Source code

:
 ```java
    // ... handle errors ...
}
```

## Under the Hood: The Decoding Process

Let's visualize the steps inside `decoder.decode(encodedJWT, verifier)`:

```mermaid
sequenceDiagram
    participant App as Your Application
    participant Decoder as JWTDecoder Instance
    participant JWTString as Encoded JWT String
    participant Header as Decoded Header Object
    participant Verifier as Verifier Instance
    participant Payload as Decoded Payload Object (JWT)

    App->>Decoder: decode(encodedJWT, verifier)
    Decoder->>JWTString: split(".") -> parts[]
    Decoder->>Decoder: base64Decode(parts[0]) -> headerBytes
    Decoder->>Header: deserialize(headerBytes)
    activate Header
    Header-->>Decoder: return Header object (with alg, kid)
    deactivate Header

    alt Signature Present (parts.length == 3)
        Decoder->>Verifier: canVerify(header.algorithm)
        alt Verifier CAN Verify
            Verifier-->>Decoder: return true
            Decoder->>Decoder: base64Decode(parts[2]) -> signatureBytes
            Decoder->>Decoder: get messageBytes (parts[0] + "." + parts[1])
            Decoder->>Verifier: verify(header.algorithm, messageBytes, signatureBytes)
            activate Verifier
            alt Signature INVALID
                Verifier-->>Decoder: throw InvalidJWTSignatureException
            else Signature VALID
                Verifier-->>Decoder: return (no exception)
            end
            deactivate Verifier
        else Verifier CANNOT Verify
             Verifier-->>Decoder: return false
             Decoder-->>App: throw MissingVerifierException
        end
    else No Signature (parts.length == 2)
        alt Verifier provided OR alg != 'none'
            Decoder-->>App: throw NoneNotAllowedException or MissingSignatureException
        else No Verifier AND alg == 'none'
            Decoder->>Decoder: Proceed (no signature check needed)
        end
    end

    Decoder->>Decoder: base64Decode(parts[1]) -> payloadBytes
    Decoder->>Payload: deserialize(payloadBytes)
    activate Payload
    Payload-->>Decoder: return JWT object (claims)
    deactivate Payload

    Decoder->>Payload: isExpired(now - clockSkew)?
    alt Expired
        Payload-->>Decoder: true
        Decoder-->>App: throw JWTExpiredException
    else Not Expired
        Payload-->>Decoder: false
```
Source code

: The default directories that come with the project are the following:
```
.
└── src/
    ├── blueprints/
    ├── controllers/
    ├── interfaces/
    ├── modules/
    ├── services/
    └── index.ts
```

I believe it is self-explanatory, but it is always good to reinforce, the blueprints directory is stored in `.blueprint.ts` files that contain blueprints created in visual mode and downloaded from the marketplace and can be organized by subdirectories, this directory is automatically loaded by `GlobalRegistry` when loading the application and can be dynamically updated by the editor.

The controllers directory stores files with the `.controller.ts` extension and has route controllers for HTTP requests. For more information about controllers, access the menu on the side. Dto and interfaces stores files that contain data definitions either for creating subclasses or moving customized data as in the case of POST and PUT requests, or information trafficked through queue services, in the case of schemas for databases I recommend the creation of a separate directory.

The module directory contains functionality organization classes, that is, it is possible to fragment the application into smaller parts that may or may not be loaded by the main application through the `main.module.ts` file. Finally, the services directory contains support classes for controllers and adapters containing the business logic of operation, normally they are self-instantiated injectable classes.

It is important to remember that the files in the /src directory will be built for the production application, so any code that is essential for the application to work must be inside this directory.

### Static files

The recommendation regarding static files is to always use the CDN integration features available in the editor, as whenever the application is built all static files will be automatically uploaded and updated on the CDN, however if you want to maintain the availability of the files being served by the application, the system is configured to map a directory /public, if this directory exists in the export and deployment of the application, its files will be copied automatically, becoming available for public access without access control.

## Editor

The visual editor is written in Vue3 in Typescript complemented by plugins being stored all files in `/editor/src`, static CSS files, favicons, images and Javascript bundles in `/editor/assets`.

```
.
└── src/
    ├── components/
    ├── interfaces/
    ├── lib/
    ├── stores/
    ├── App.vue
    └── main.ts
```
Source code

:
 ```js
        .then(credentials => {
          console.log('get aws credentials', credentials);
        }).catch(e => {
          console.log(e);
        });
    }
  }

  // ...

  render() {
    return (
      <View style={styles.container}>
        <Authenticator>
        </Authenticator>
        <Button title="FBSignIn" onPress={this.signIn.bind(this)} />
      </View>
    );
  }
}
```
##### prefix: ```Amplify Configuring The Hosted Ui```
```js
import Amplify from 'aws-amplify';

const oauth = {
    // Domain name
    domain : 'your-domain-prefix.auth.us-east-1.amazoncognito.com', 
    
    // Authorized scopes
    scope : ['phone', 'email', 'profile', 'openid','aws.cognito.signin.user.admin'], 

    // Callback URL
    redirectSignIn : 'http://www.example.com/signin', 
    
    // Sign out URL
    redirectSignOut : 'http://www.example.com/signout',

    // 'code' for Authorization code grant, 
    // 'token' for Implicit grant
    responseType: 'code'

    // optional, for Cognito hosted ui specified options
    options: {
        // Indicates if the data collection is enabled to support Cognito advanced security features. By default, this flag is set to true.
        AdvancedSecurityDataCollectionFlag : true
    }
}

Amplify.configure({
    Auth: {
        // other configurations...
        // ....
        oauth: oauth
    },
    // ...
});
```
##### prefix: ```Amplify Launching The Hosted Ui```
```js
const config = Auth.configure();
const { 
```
....
Work instructions:
From top to bottom, return the material above unchanged.

Task solution:
Source code

:
 ```java
    // ... handle errors ...
}
```

## Under the Hood: The Decoding Process

Let's visualize the steps inside `decoder.decode(encodedJWT, verifier)`:

```mermaid
sequenceDiagram
    participant App as Your Application
    participant Decoder as JWTDecoder Instance
    participant JWTString as Encoded JWT String
    participant Header as Decoded Header Object
    participant Verifier as Verifier Instance
    participant Payload as Decoded Payload Object (JWT)

    App->>Decoder: decode(encodedJWT, verifier)
    Decoder->>JWTString: split(".") -> parts[]
    Decoder->>Decoder: base64Decode(parts[0]) -> headerBytes
    Decoder->>Header: deserialize(headerBytes)
    activate Header
    Header-->>Decoder: return Header object (with alg, kid)
    deactivate Header

    alt Signature Present (parts.length == 3)
        Decoder->>Verifier: canVerify(header.algorithm)
        alt Verifier CAN Verify
            Verifier-->>Decoder: return true
            Decoder->>Decoder: base64Decode(parts[2]) -> signatureBytes
            Decoder->>Decoder: get messageBytes (parts[0] + "." + parts[1])
            Decoder->>Verifier: verify(header.algorithm, messageBytes, signatureBytes)
            activate Verifier
            alt Signature INVALID
                Verifier-->>Decoder: throw InvalidJWTSignatureException
            else Signature VALID
                Verifier-->>Decoder: return (no exception)
            end
            deactivate Verifier
        else Verifier CANNOT Verify
             Verifier-->>Decoder: return false
             Decoder-->>App: throw MissingVerifierException
        end
    else No Signature (parts.length == 2)
        alt Verifier provided OR alg != 'none'
            Decoder-->>App: throw NoneNotAllowedException or MissingSignatureException
        else No Verifier AND alg == 'none'
            Decoder->>Decoder: Proceed (no signature check needed)
        end
    end

    Decoder->>Decoder: base64Decode(parts[1]) -> payloadBytes
    Decoder->>Payload: deserialize(payloadBytes)
    activate Payload
    Payload-->>Decoder: return JWT object (claims)
    deactivate Payload

    Decoder->>Payload: isExpired(now - clockSkew)?
    alt Expired
        Payload-->>Decoder: true
        Decoder-->>App: throw JWTExpiredException
    else Not Expired
        Payload-->>Decoder: false
```
Source code

: The default directories that come with the project are the following:
```
.
└── src/
    ├── blueprints/
    ├── controllers/
    ├── interfaces/
    ├── modules/
    ├── services/
    └── index.ts
```

I believe it is self-explanatory, but it is always good to reinforce, the blueprints directory is stored in `.blueprint.ts` files that contain blueprints created in visual mode and downloaded from the marketplace and can be organized by subdirectories, this directory is automatically loaded by `GlobalRegistry` when loading the application and can be dynamically updated by the editor.

The controllers directory stores files with the `.controller.ts` extension and has route controllers for HTTP requests. For more information about controllers, access the menu on the side. Dto and interfaces stores files that contain data definitions either for creating subclasses or moving customized data as in the case of POST and PUT requests, or information trafficked through queue services, in the case of schemas for databases I recommend the creation of a separate directory.

The module directory contains functionality organization classes, that is, it is possible to fragment the application into smaller parts that may or may not be loaded by the main application through the `main.module.ts` file. Finally, the services directory contains support classes for controllers and adapters containing the business logic of operation, normally they are self-instantiated injectable classes.

It is important to remember that the files in the /src directory will be built for the production application, so any code that is essential for the application to work must be inside this directory.

### Static files

The recommendation regarding static files is to always use the CDN integration features available in the editor, as whenever the application is built all static files will be automatically uploaded and updated on the CDN, however if you want to maintain the availability of the files being served by the application, the system is configured to map a directory /public, if this directory exists in the export and deployment of the application, its files will be copied automatically, becoming available for public access without access control.

## Editor

The visual editor is written in Vue3 in Typescript complemented by plugins being stored all files in `/editor/src`, static CSS files, favicons, images and Javascript bundles in `/editor/assets`.

```
.
└── src/
    ├── components/
    ├── interfaces/
    ├── lib/
    ├── stores/
    ├── App.vue
    └── main.ts
```
Source code

:
 ```js
        .then(credentials => {
          console.log('get aws credentials', credentials);
        }).catch(e => {
          console.log(e);
        });
    }
  }

  // ...

  render() {
    return (
      <View style={styles.container}>
        <Authenticator>
        </Authenticator>
        <Button title="FBSignIn" onPress={this.signIn.bind(this)} />
      </View>
    );
  }
}
```
##### prefix: ```Amplify Configuring The Hosted Ui```
```js
import Amplify from 'aws-amplify';

const oauth = {
    // Domain name
    domain : 'your-domain-prefix.auth.us-east-1.amazoncognito.com', 
    
    // Authorized scopes
    scope : ['phone', 'email', 'profile', 'openid','aws.cognito.signin.user.admin'], 

    // Callback URL
    redirectSignIn : 'http://www.example.com/signin', 
    
    // Sign out URL
    redirectSignOut : 'http://www.example.com/signout',

    // 'code' for Authorization code grant, 
    // 'token' for Implicit grant
    responseType: 'code'

    // optional, for Cognito hosted ui specified options
    options: {
        // Indicates if the data collection is enabled to support Cognito advanced security features. By default, this flag is set to true.
        AdvancedSecurityDataCollectionFlag : true
    }
}

Amplify.configure({
    Auth: {
        // other configurations...
        // ....
        oauth: oauth
    },
    // ...
});
```
##### prefix: ```Amplify Launching The Hosted Ui```
```js
const config = Auth.configure();
const { 
```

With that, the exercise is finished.